For one thing, he is a featherweight, and although that doesn't inherently disqualify him from fame and fortune, those featherweights who have made a mark in recent years -- the Naseem Hameds, Marco Antonio Barreras and Manny Pacquiaos of the world -- have done so by knocking people out, not outfoxing them with silky smooth boxing skills. Heck, when he was just four pounds north of featherweight, even Floyd Mayweather Jr. was stopping his opponents as often as not. And despite having 10 stoppages in his 18 contests, heavy-handedness does not appear to be Russell's forte.
To his credit, he attacked his last opponent, Leonilo Miranda, in the early going; it isn't that Russell doesn't attempt to be exciting, it's just that at the moment there is some question about whether he has the power to match his determination.
That isn't to say that he never will; some technical adjustments that result in him sitting down more on his power punches may be enough for him to finish what he starts. Or maybe he won't; maybe his future is to be a supreme boxer, one over whom hard-core fans drool. We don't yet know.

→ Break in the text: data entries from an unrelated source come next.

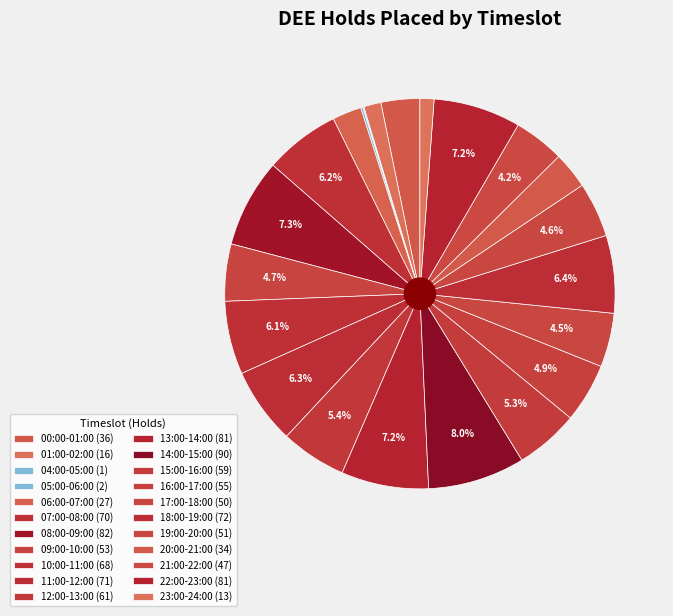

Is there any slice that represents more than half of the pie?

No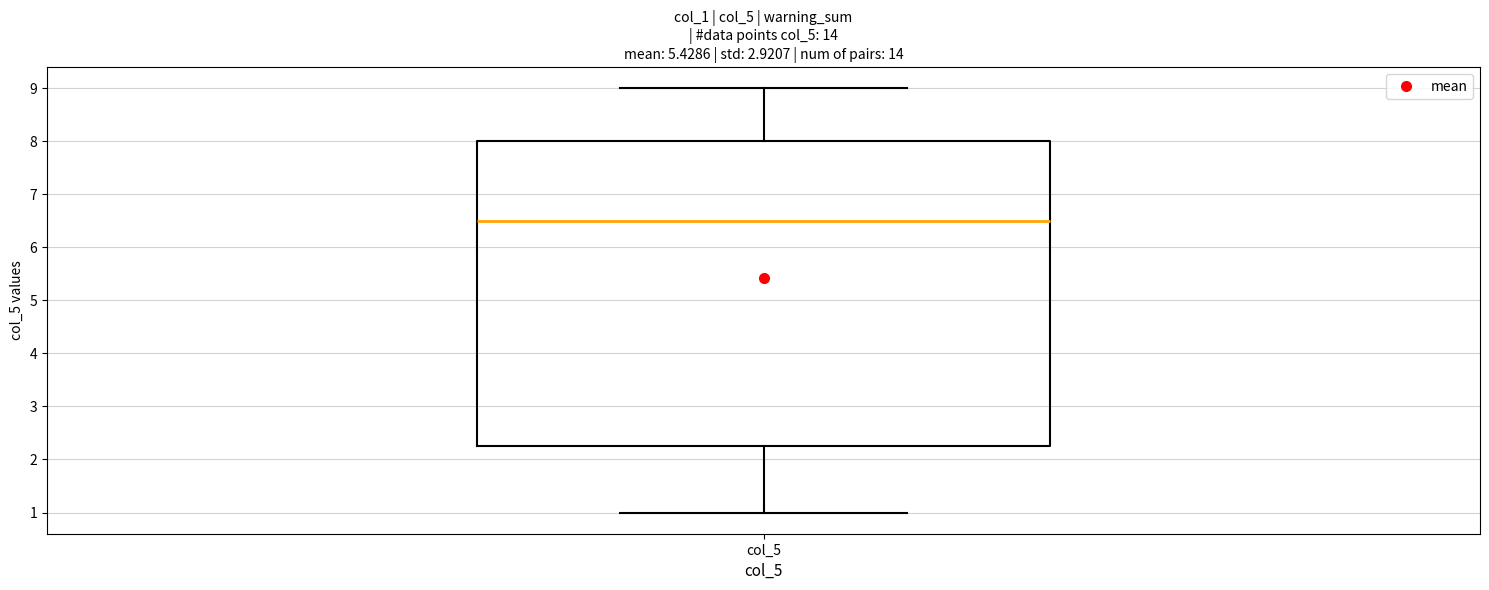

Read this box plot against the y-axis: the position of the median line, the range covered by the box, and the ends of both whiskers. The values are not printed on the chart, so give them approximately, as read against the axis.

median 6.5, box 2.3 to 8.0, whiskers 1.0 to 9.0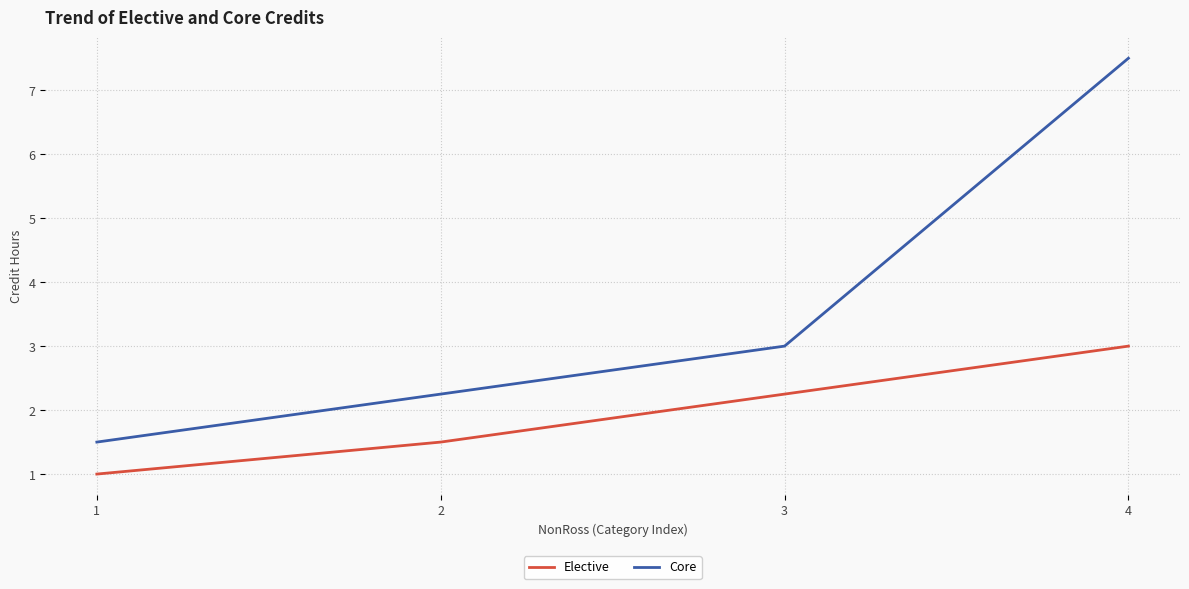

True or false: Core has a value of 1.5 at 2.

False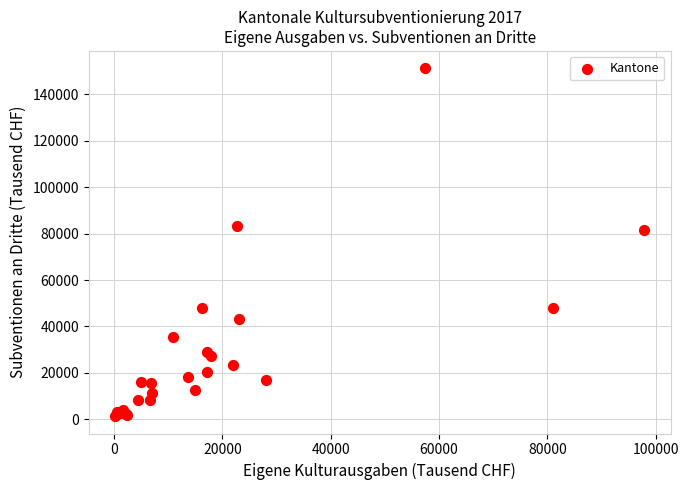

What Y value in the scatter plot is closest to 76293?

81502.7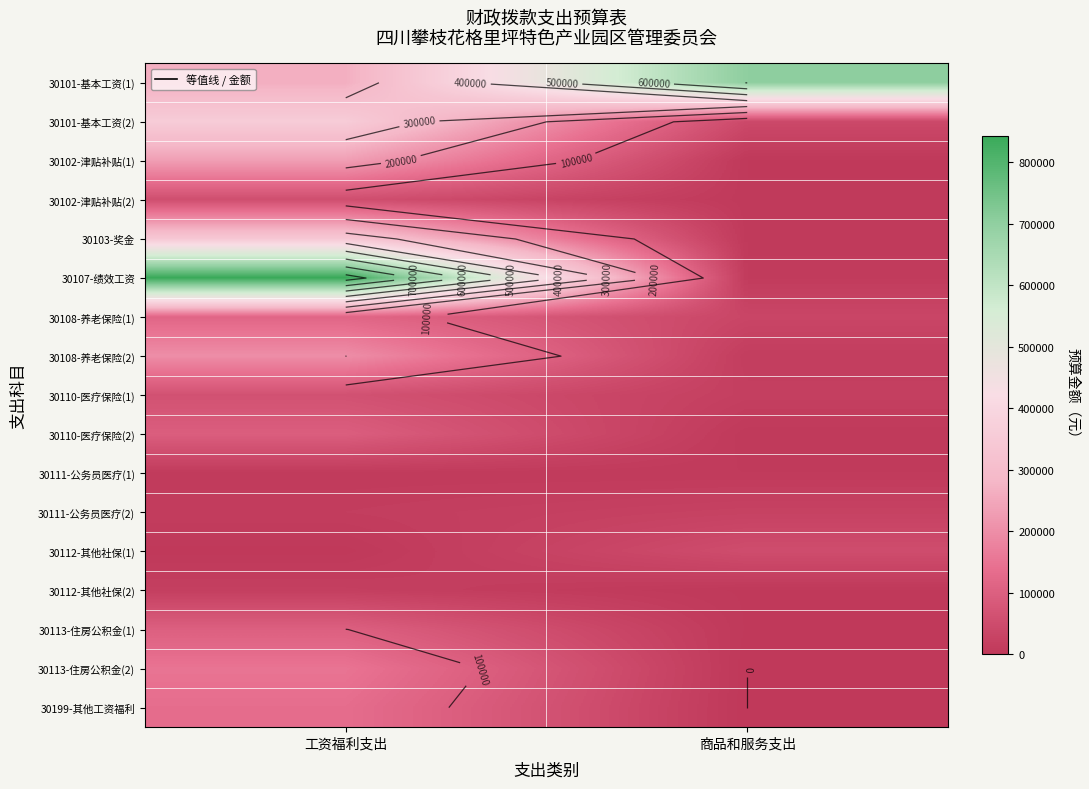

Which series has the widest spread of values?

30107-绩效工资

Which is the point: When it comes to Russell, we just don't know. I paraphrase, but following his win over Miranda, I saw a few commenters speculating online as to whether a young prospect has ever been so complete at such an early stage of his career. To which the answer is: Well, yes.

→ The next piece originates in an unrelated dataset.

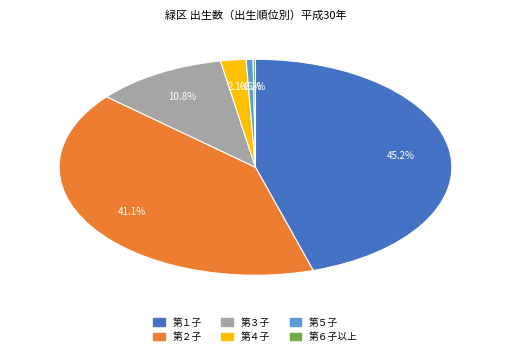

Is 第３子 the majority of the pie?

No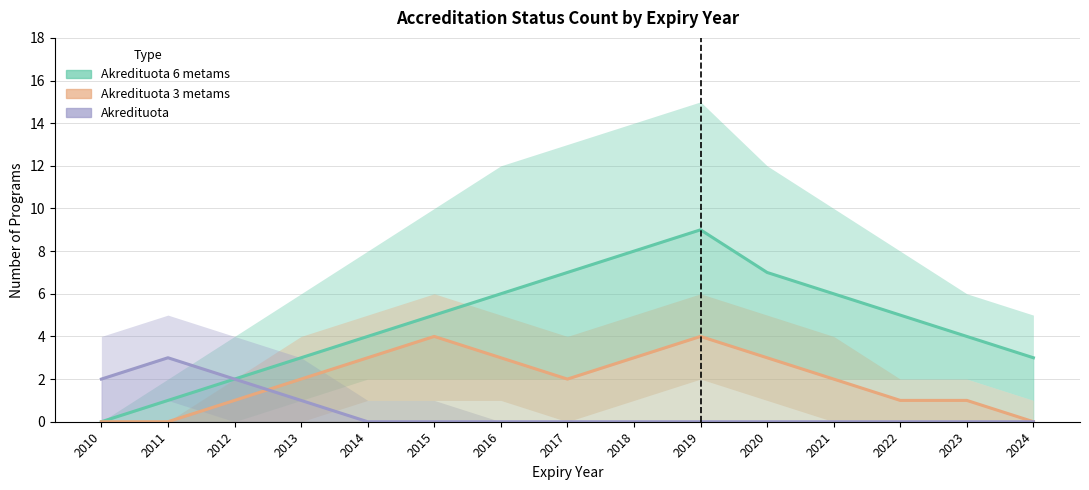

True or false: Akredituota and Akredituota 3 metams cross at least once.

True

After 18 fights, Mayweather was a world champion, and had become so by dominating a very good titlist indeed in Genaro Hernandez. Hernandez suffered only one other defeat in his pro career, to Oscar De La Hoya, in De La Hoya's 19th paid outing. By that point, the Golden Boy was already a two-time titlist. By contrast, Russell's 19th fight, this Saturday, will be the first time he has even gone 10 rounds.
And that's OK. Different fighters take different paths, which last different periods of time. What matters is the destination. So let's relax, let Gary be Gary, and watch as he does his thing and hones his craft. All things being well, in 2012 and 2013, he'll step up some more and move from prospect to contender and contender to champion.
That is when we can start to talk about how good he really is.